COVID-19 court closures forcing long-overdue use of technology, say lawyers

Courts are implementing video and telephone conferencing as well as remote filing

COVID-19 court closures forcing long-overdue use of technology, say lawyers
Vancouver criminal-defence lawyer Sarah Leamon.

In response to COVID-19, criminal trials are being postponed across Canada and courts are employing remote filing and telephone and video-conferencing to proceed in urgent matters. Some criminal lawyers say the courts being forced to rely on technology may be a silver lining in the pandemic.

Vancouver criminal-defence lawyer Sarah Leamon says COVID-19 should serve as an impetus for overdue technological progress in the criminal justice system.

“If there's one good takeaway from what's going to happen here, I think it will be to move the criminal justice system along to embrace more technology so that we are being more efficient with our resources and our time,” she says.

The COVID-19 pandemic has largely put the brakes on criminal trials. Over the past two weeks, courts across Canada have announced the adjournment of all non-urgent matters. Restrictions  vary from province to province, but generally only proceedings involving an accused in custody – for bail hearings, preliminary inquiries, and youth criminal sentence reviews – are moving ahead, with participants engaged via telephone or video conference where possible.
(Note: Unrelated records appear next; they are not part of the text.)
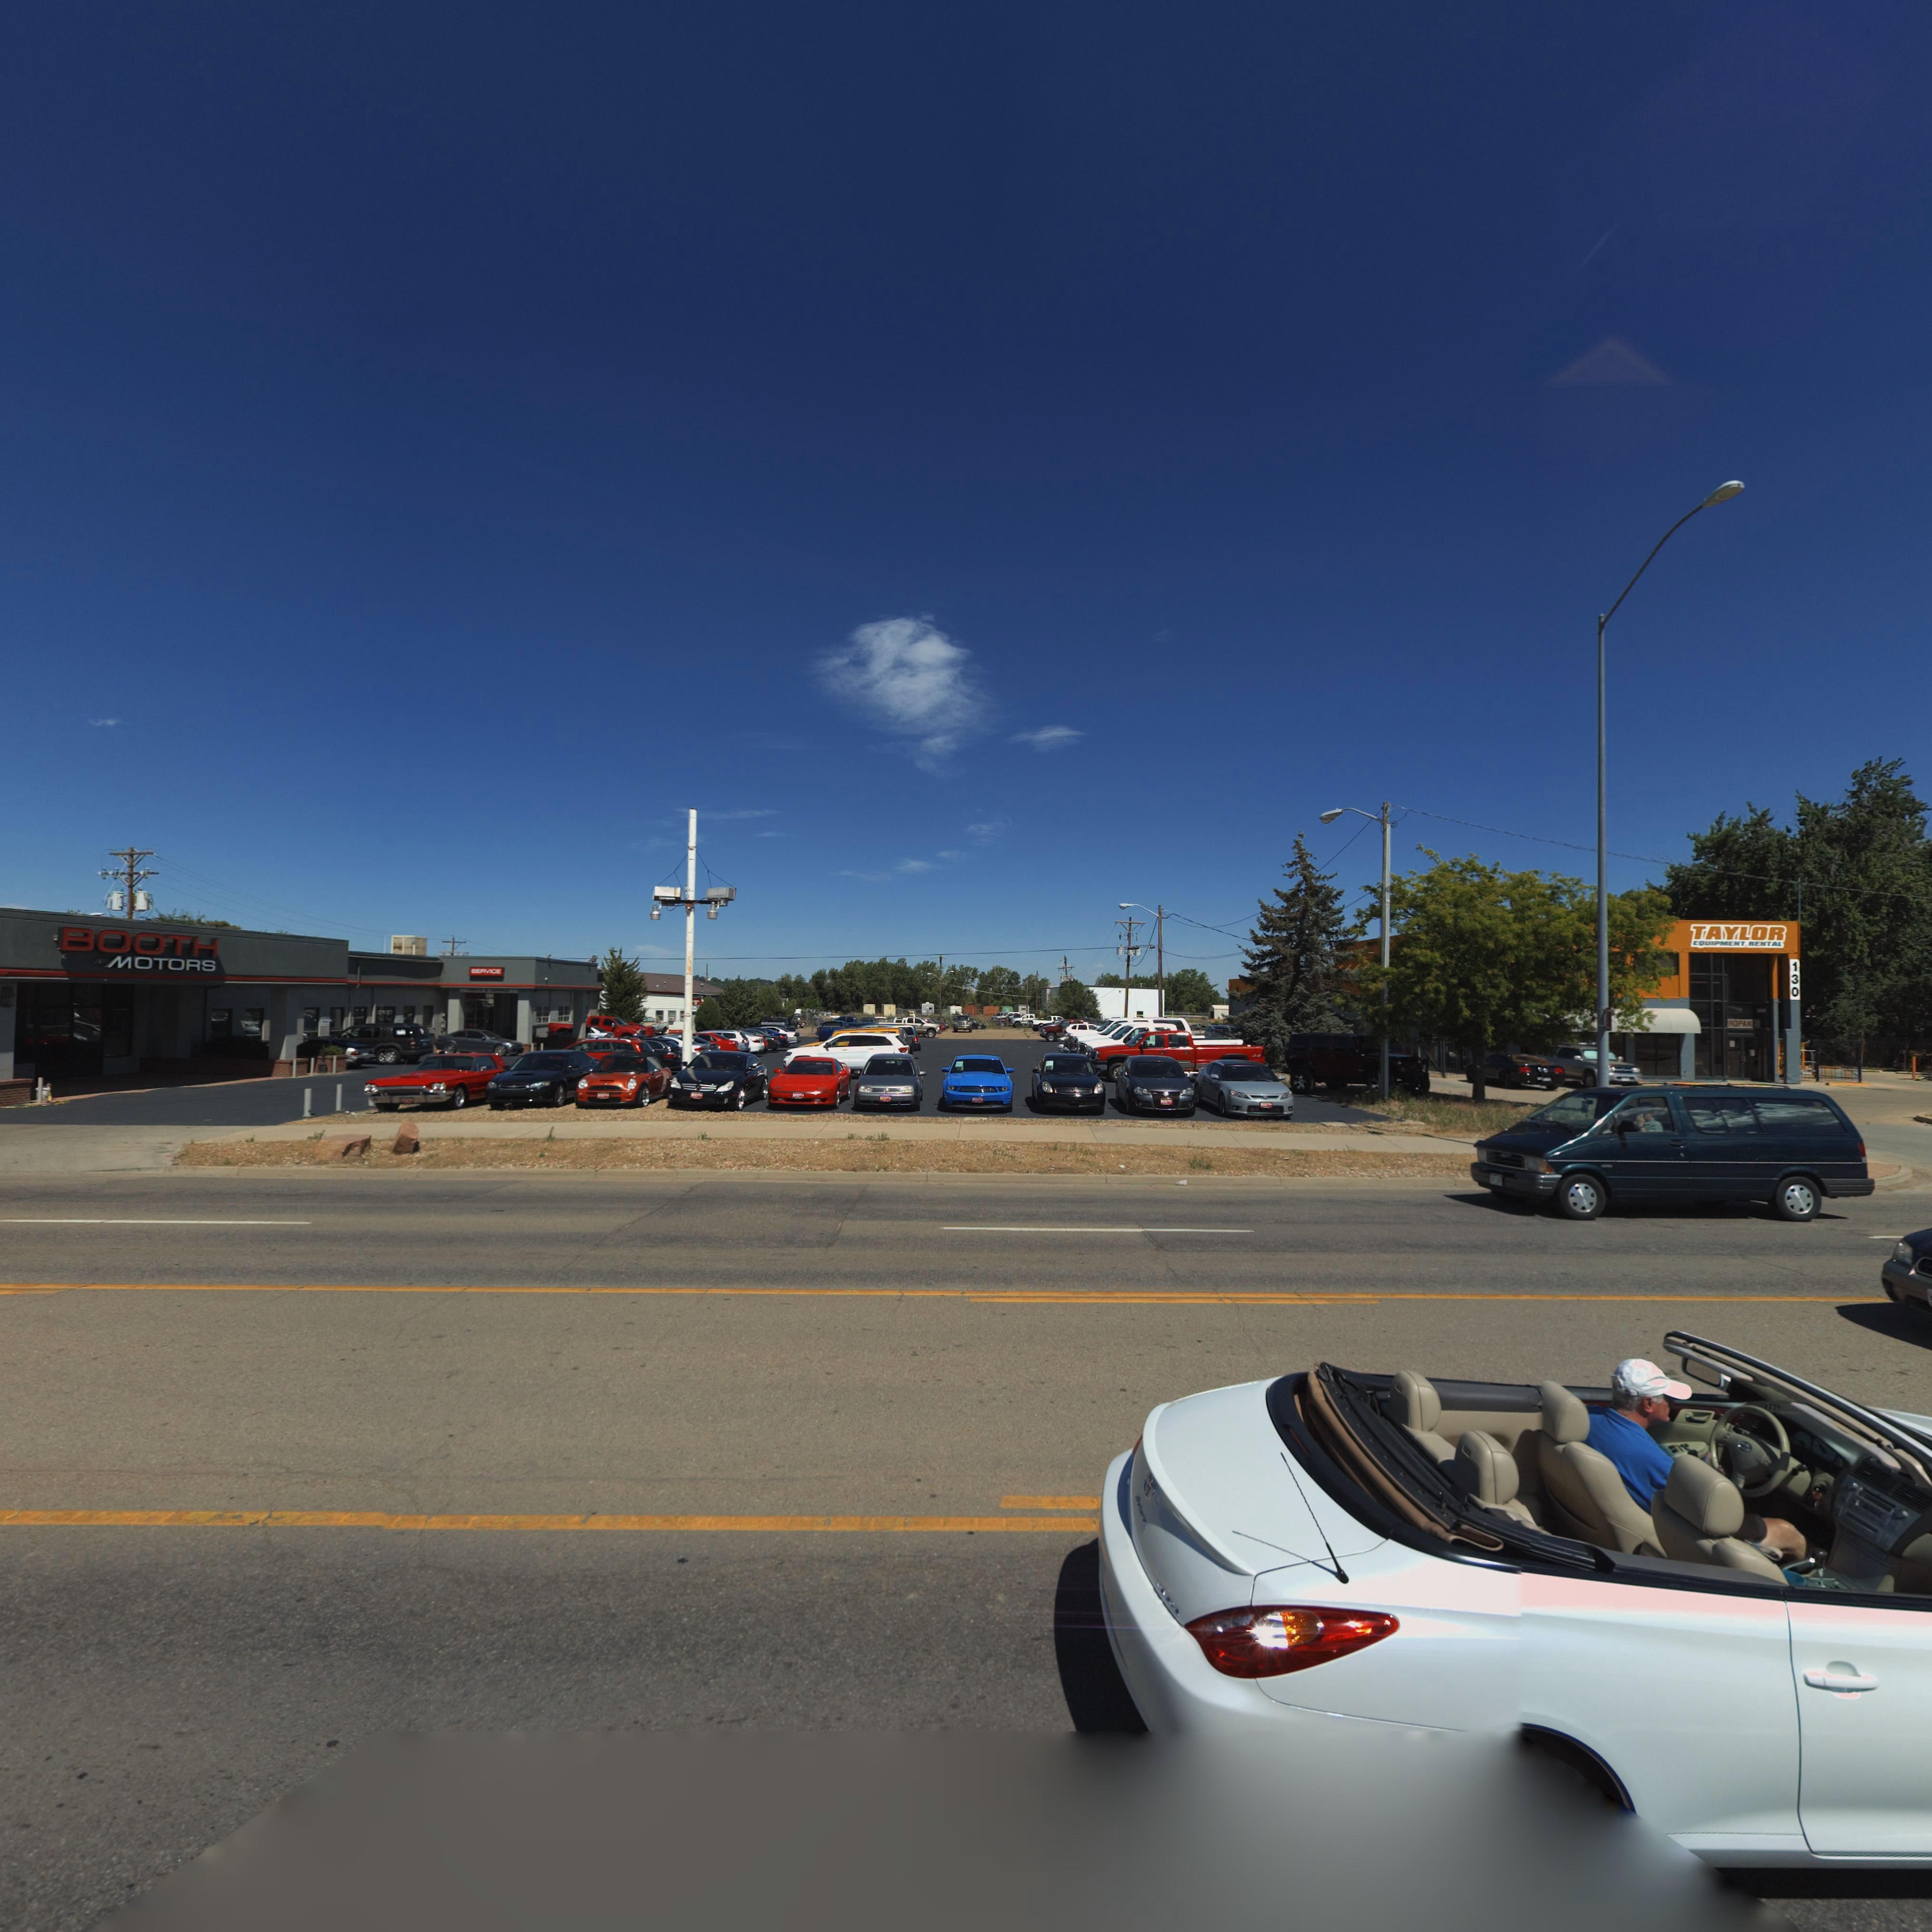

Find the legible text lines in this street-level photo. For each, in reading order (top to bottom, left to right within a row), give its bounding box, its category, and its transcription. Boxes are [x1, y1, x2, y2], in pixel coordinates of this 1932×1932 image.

[1691, 925, 1786, 941] BusinessName: TAYLOR
[59, 926, 220, 958] BusinessName: BOOTH
[1691, 940, 1782, 947] BusinessName: EQUIPMENT RENTAL
[104, 955, 216, 972] BusinessName: MOTORS
[1790, 961, 1798, 997] StreetNumber: 130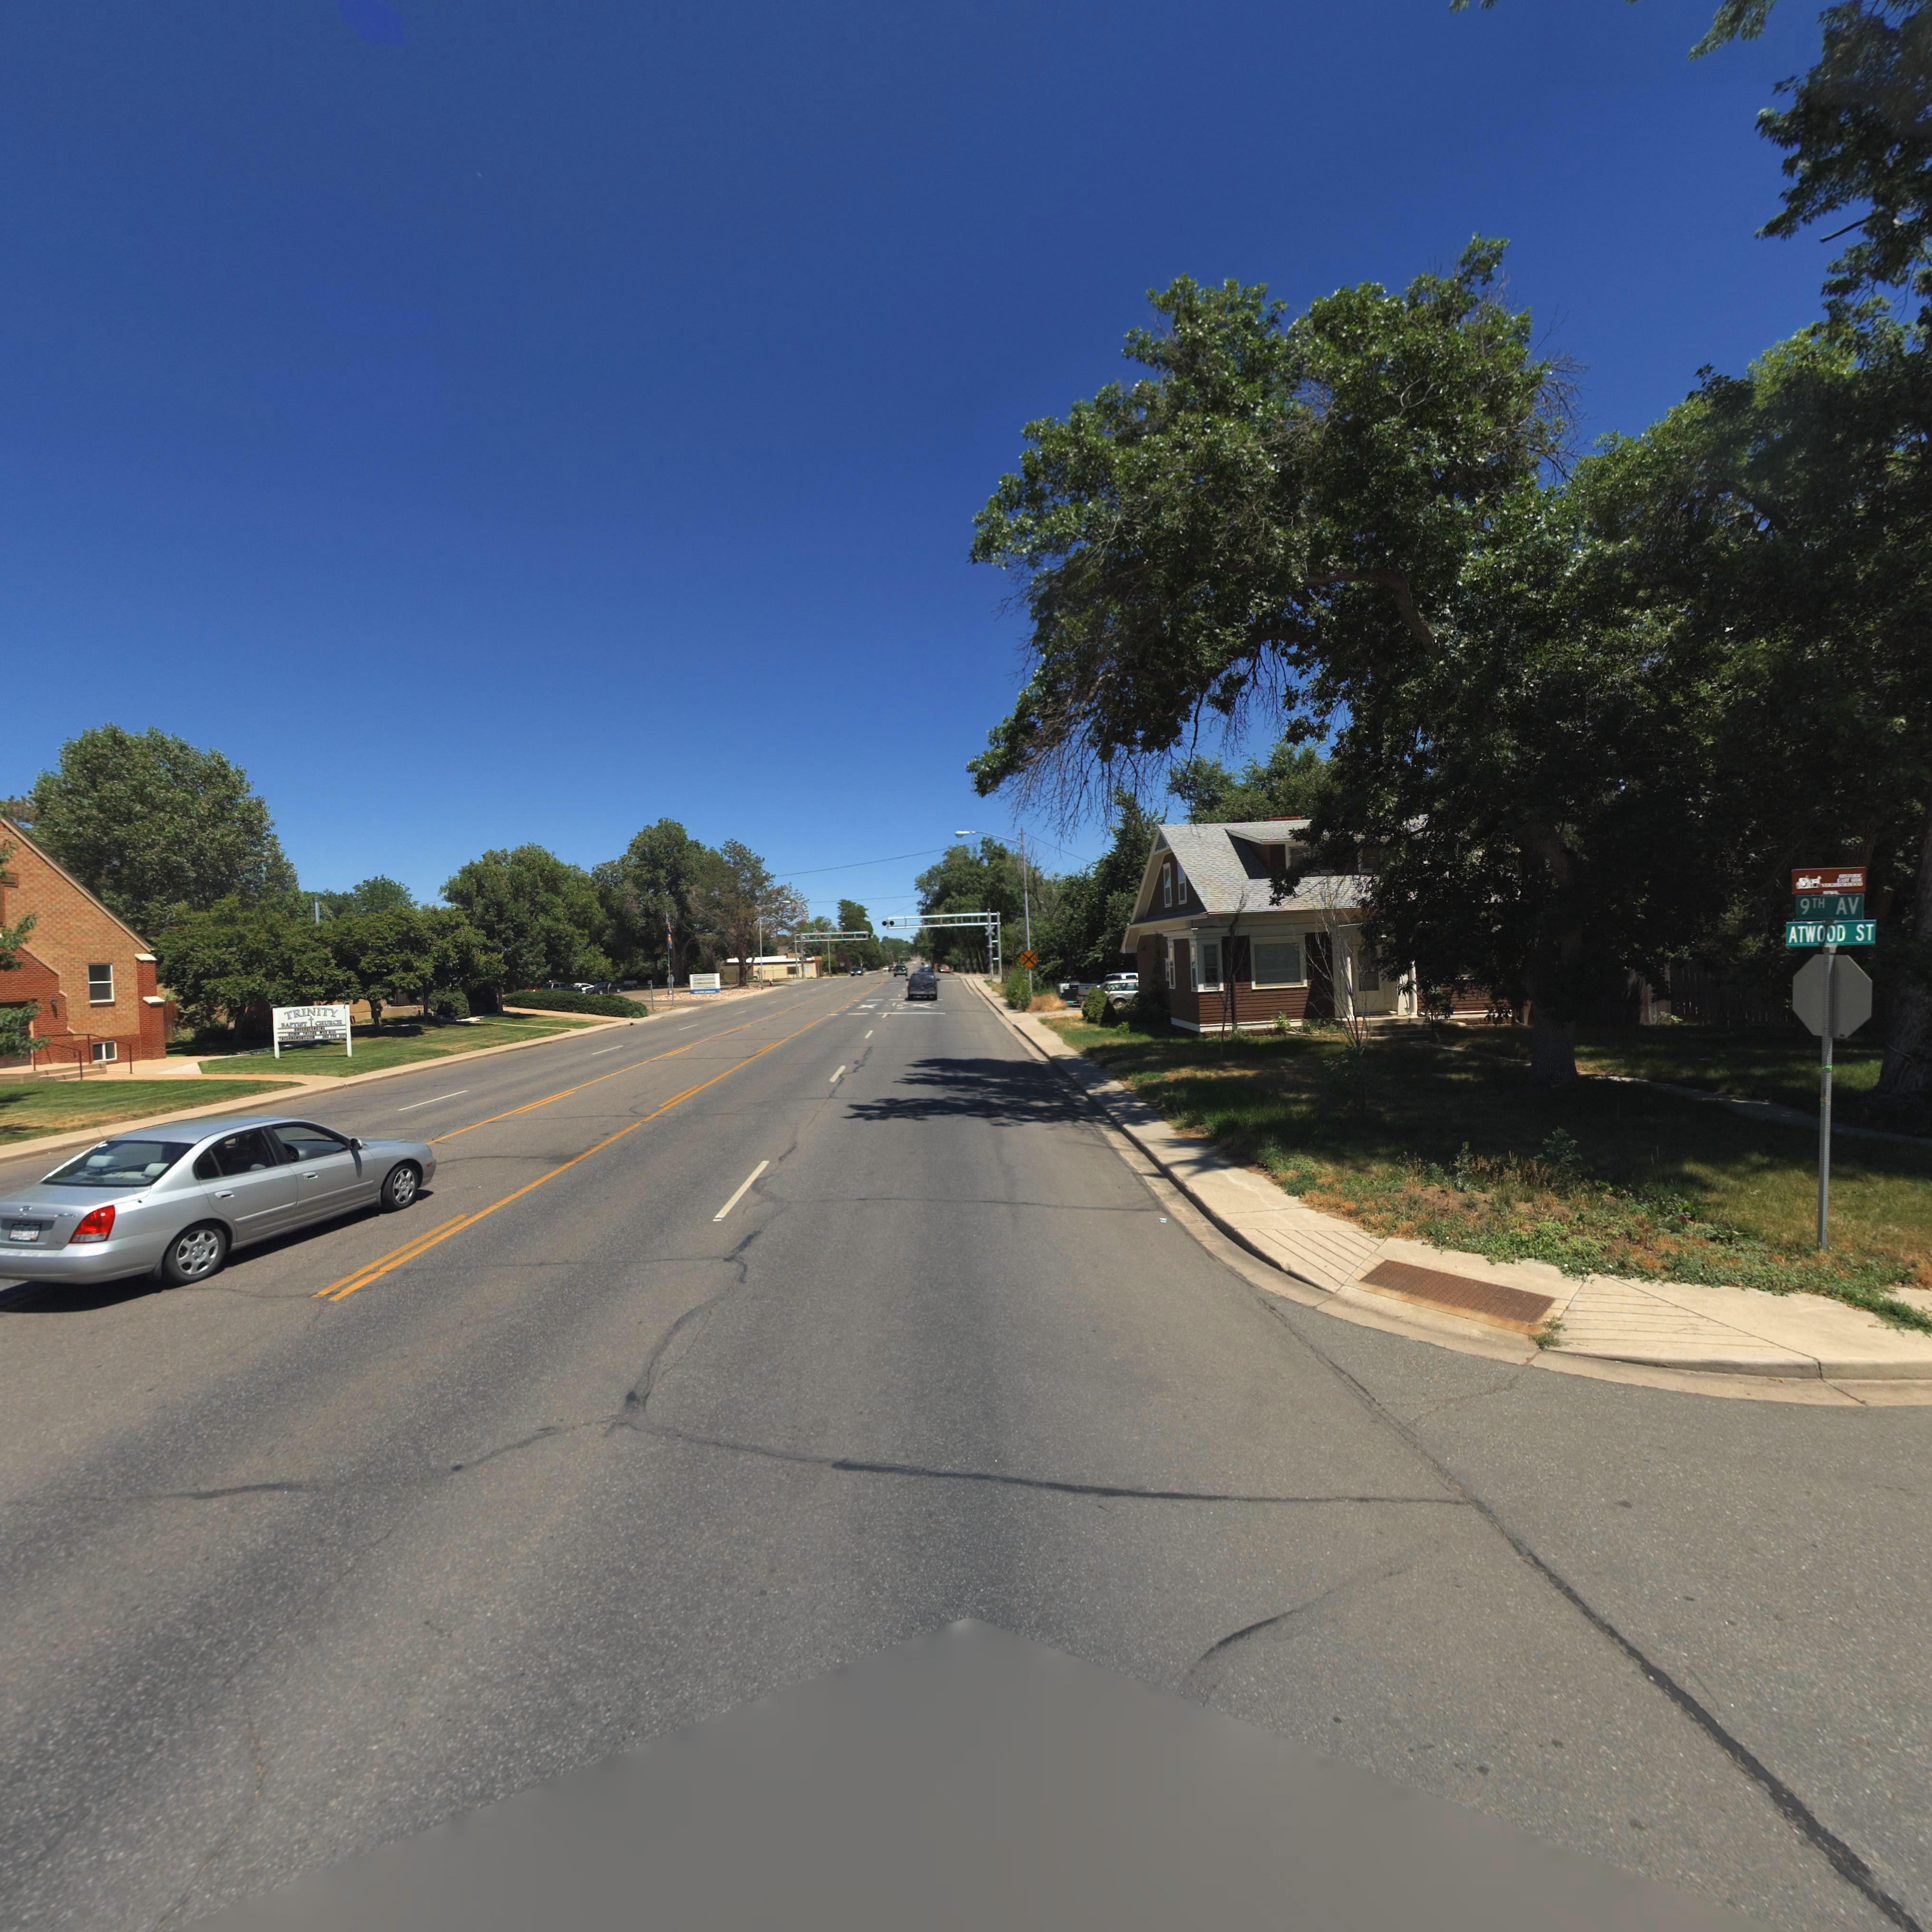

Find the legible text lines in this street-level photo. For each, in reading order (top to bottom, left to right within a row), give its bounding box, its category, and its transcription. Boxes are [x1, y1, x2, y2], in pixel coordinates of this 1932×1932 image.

[1799, 896, 1860, 915] StreetName: 9TH AV
[1787, 923, 1874, 943] StreetName: ATWOOD ST
[283, 1006, 339, 1020] BusinessName: TRINITY 
[280, 1019, 342, 1028] BusinessName: BAPTIST * CHURCH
“The decision that's been made by the Ontario Provincial Court, and the provincial courts throughout Canada, is that they're banning any sort of out-of-custody matters for 10 weeks, and then they're going to take stock of the situation at the 10-week mark,” says Calgary lawyer Jeinis Patel of Kay Patel Mahoney Criminal Defence Lawyers.

Leamon practises in Vancouver but has clients in the suburbs. She says that in normal times her firm’s lawyers and articling students often spend the bulk of their day in a car, driving between courthouses to make “nominal appearances.” When the technology is available to save the trip it would save time and resources, she says.

“That might also help us with the delay issues that plague the criminal justice system,” she says.

Though Patel says the courts should have embraced more technology long ago, there is a statutory sticking point to conducting criminal trials remotely. “Archaic” provisions in the Criminal Code prevent some trials from proceeding via telephone or video conferencing, he says.

“With the scale of sophistication of the technology … I don’t understand it,” he says.

Jeinis Patel of Kay Patel Mahoney – Criminal Defence Lawyers

Section 650 (1.1) of the Criminal Code, which deals with indictable trials, contains a rule that requires that when evidence is taken, the accused must be in the courtroom.

“That would imply that a person has to be physically present at that time, which would, in my view, … to a degree, thwart the prospects of a completely online trial where everything is done outside of court,” Patel says.

The same is not true for summary trials, for which the Code allows the accused person to appear by video, he adds.

Leamon says the room for technological advancement exists in all areas of law. Taking signatures for affidavits and statutory declarations can be done remotely, she says; and the chief justice of British Columbia recently released guidelines for witnessing signatures over Skype.

“For people who are more marginalized, the ability to have your lawyer, who lives in a different jurisdiction than you, sign paperwork is enormously beneficial to them,” says Leamon.